* **Document text**:

- Date formed: August 17, 1871
- Date dissolved: November 13, 1871

People and organisations
- Monarch: Victoria
- Lieutenant Governor: Joseph Trutch
- Premier: Not appointed
- No. of ministers: 3
- Ministers removed: 1
- Total no. of members: 4
- Member parties: Non-partisan

History
- Predecessor: Governorship of Anthony Musgrave
- Successor: McCreight ministry

= Interim ministry (British Columbia) =

Cabinet of British Columbia, 1871

The Interim ministry of British Columbia was the combined Cabinet that governed British Columbia from August 17 to November 13, 1871. British Columbia had initially joined Canada as a province on July 20, 1871, but continued to be governed by the previous colonial government until the interim ministry could be set up. The ministry was established to govern the province until the first British Columbia general election could be held in October and November 1871. Following the election, the members of the first parliament of British Columbia elected John Foster McCreight to be the first premier of British Columbia.

* **Stored entries**:
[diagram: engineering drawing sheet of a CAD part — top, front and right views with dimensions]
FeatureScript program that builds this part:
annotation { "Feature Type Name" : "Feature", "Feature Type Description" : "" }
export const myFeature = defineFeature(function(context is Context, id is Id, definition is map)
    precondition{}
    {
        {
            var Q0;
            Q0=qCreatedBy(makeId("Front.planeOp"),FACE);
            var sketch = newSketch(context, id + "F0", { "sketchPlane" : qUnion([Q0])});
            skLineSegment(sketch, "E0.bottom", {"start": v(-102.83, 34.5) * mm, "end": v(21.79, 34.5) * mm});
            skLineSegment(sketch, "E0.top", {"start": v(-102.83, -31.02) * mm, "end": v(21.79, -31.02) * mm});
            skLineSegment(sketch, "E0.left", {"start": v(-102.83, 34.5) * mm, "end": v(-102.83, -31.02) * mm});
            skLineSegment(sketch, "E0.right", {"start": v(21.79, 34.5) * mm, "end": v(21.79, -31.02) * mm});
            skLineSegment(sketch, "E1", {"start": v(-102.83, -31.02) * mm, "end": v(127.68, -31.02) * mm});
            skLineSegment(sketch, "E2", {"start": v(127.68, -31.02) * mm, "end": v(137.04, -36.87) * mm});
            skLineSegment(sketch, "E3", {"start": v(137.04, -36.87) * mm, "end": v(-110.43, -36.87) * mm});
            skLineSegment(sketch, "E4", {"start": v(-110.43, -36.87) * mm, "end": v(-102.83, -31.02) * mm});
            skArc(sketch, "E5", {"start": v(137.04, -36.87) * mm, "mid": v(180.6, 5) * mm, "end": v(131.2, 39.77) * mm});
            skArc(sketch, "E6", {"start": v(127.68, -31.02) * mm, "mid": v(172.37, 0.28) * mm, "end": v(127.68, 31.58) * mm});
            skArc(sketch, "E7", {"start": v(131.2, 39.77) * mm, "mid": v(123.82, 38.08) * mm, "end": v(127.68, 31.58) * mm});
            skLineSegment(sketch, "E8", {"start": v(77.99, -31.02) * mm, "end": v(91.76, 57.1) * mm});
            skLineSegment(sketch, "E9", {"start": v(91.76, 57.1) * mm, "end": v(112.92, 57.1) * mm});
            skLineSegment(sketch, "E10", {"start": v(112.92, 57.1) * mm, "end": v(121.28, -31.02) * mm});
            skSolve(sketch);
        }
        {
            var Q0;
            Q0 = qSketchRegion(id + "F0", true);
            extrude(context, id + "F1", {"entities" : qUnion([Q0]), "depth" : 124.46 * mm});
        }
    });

* **Direction 1**:
According to the article on British Columbia's interim ministry, why was that ministry established? Answer in one to three sentences.
* **Direction 2**:
Identify each line of the records that contains the string "skArc", matching case, and copy those lines.
The text and the records are independent materials with no connection to each other.

* **Worked answer 1**:
The interim ministry was established to govern British Columbia until the province's first general election could be held in October and November 1871. Until the ministry was set up, the previous colonial government had continued to govern after British Columbia joined Canada on July 20, 1871.

* **Worked answer 2**:
            skArc(sketch, "E5", {"start": v(137.04, -36.87) * mm, "mid": v(180.6, 5) * mm, "end": v(131.2, 39.77) * mm});
            skArc(sketch, "E6", {"start": v(127.68, -31.02) * mm, "mid": v(172.37, 0.28) * mm, "end": v(127.68, 31.58) * mm});
            skArc(sketch, "E7", {"start": v(131.2, 39.77) * mm, "mid": v(123.82, 38.08) * mm, "end": v(127.68, 31.58) * mm});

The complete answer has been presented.